Hier, Sundar Pichai, PDG de Google, était appelé à témoigner à la barre pour répondre aux accusations d’abus de position dominante du gouvernement américain. Tant bien que mal, il a défendu les manœuvres et accords conclus par le moteur de recherche pour maintenir son statut de numéro un.

Apple et Google main dans la main

26 milliards de dollars. C’est la somme déboursée par Google en 2021 afin d’être installé comme moteur de recherche par défaut dans bon nombre d’appareils électroniques et de logiciels. Depuis plus de 15 ans, les montants versés à Apple, mais aussi d’autres sociétés comme Mozilla, AT&T ou Samsung, ont fermé le marché de la recherche autour de Google et quelques survivants. C’est en tout cas l’avis du ministère de la justice des États-Unis (DOJ) qui insiste depuis plusieurs semaines sur ces généreux partenariats et le manque de compétition qui en résulte.

La relation entre Google et Apple a occupé une place prépondérante au cours de l’interrogatoire. Si le montant réel n’est pas connu, le DOJ a estimé que le moteur de recherche payait de 4 à 8 milliards de dollars par an pour être installé par défaut dans Safari. Sundar Pichai a révélé que leur alliance avait été renégociée en 2016 dans le but de pérenniser cette place. Le PDG estimait à l’époque qu’il y avait un risque qu’Apple « passe d’autres accords » et transmette des requêtes de recherches vers Amazon ou d’autres plateformes. Une des dispositions prises à l’époque voulait qu’en cas d’enquête antitrust les deux sociétés « soutiendraient et défendraient » leur accord.

Plus tard en 2018 Tim Cook, PDG d’Apple, et Sundar Pichai, se sont rencontrés afin de répondre à certaines préoccupations émises par la marque à la pomme. Dans une note rédigée à l’issue de cette réunion, présentée par la procureure Meagan Bellshaw, Apple s’inquiétait de ne pas voir ses recettes augmenter au même rythme que celles présentées par Google dans ses résultats trimestriels. On peut y lire que Sundar Pichai a « insisté sur le fait que vous nous envoyez des requêtes et nous faisons de notre mieux pour y répondre (et les monétiser) – toujours en toute bonne foi et parce que nos motivations sont alignées », puis il a invité son partenaire à « travailler comme si nous étions une seule entreprise ». Un point sur lequel Sundar Pichai n’a pas de souvenir. « Nous payons une certaine proportion de notre argent en fonction de la valeur que nous voyons, » a appuyé le PDG de Google. L’accord entre les deux entreprises s’est tout de même avéré si lucratif qu’Apple a abonné l’idée de créer son propre moteur de recherche.

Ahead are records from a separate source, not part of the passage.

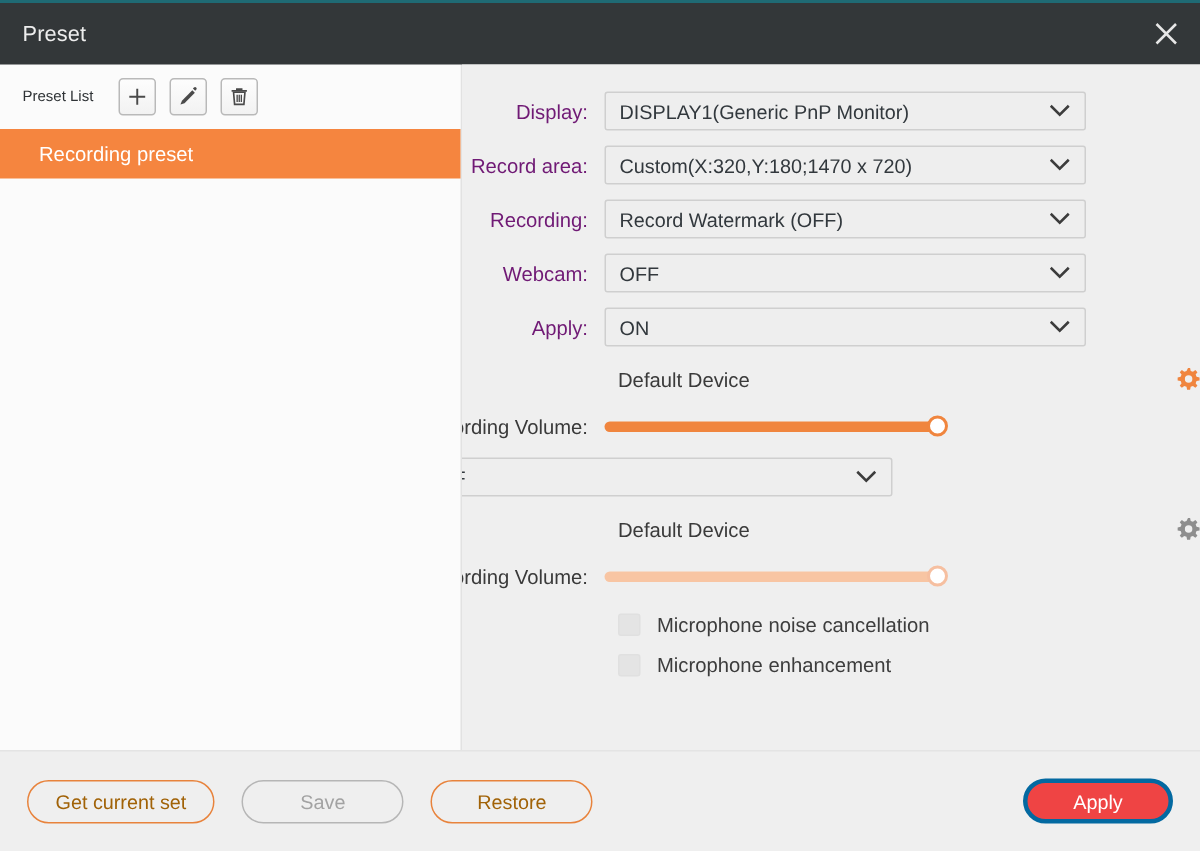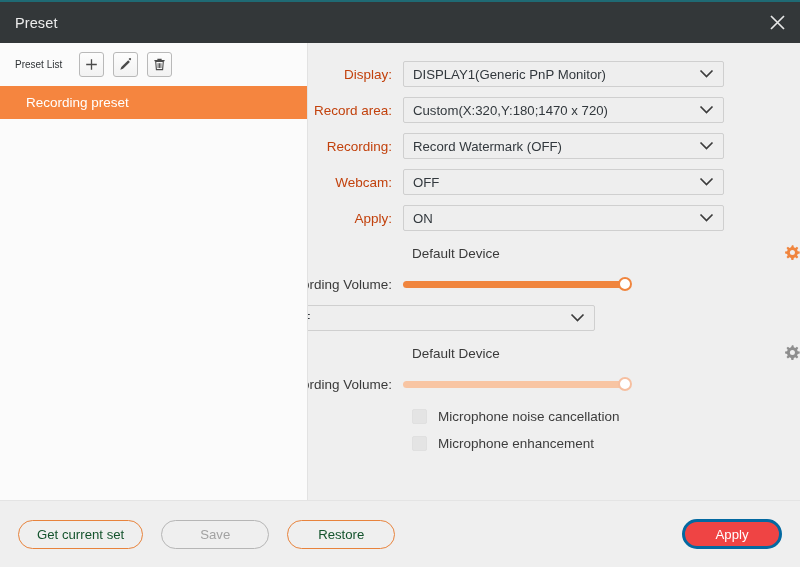--- a/index.html
+++ b/index.html
@@ -127,21 +127,21 @@
     display: flex;
     align-items: center;
     height: 30px;
     margin-bottom: 6px;
   }
   .row-label {
     width: 129px;
     flex: 0 0 129px;
     text-align: right;
     font-size: 13.5px;
-    color: #c2410c;
+    color: #701a75;
     padding-right: 11px;
     white-space: nowrap;
   }
 
   .select {
     position: relative;
     width: 321px;
     flex: 0 0 321px;
     height: 26px;
     background: #eeeeee;
@@ -285,21 +285,21 @@
     font-size: 13.2px;
     display: flex;
     align-items: center;
     justify-content: center;
     cursor: pointer;
     background: transparent;
     white-space: nowrap;
   }
   .btn.outline-orange {
     border: 1px solid #e8833c;
-    color: #14532d;
+    color: #a16207;
   }
   .btn.outline-gray {
     border: 1px solid #b6b6b6;
     color: #a2a2a2;
   }
   .btn.primary {
     background: #ef4444;
     border: 3px solid #0369a1;
     color: #ffffff;
     min-width: 100px;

Sundar Pichai contre Sundar Pichai

Une autre partie de l’audience a porté sur l’installation par défaut de Google au détriment de services alternatifs. Argument de défense déjà étayé à maintes reprises par l’entreprise : en quelques clics, les utilisateurs peuvent changer les paramètres par défaut de leur smartphone ou navigateur. Pourtant, dans un échange entre Google et Microsoft datant de 2005, David Drummond, alors directeur juridique du moteur de recherche écrit « comme vous le savez, la plupart des utilisateurs finaux ne changent pas de moteur par défaut. »

Si cette phrase concernait spécifiquement une intégration dans Internet Explorer, elle résume la stratégie mise en place par Google depuis des années. En 2007 un certain Sundar Pichai, 35 ans, pas encore PDG s’en inquiétait dans un email : « Je ne pense pas que ce soit une bonne expérience pour l’utilisateur ni que l’optique soit bonne pour nous d’être le seul fournisseur dans le navigateur ».

Google détient 90 % des parts de marché de la recherche en ligne, en partie grâce aux accords passés avec Apple et consorts. Restera au DOJ de déterminer dans quelles mesures ces pratiques ont brisé toute chance de faire émerger une concurrence. Le procès antitrust va durer au total dix semaines, la procédure dans son ensemble pourrait prendre des années avant une décision définitive.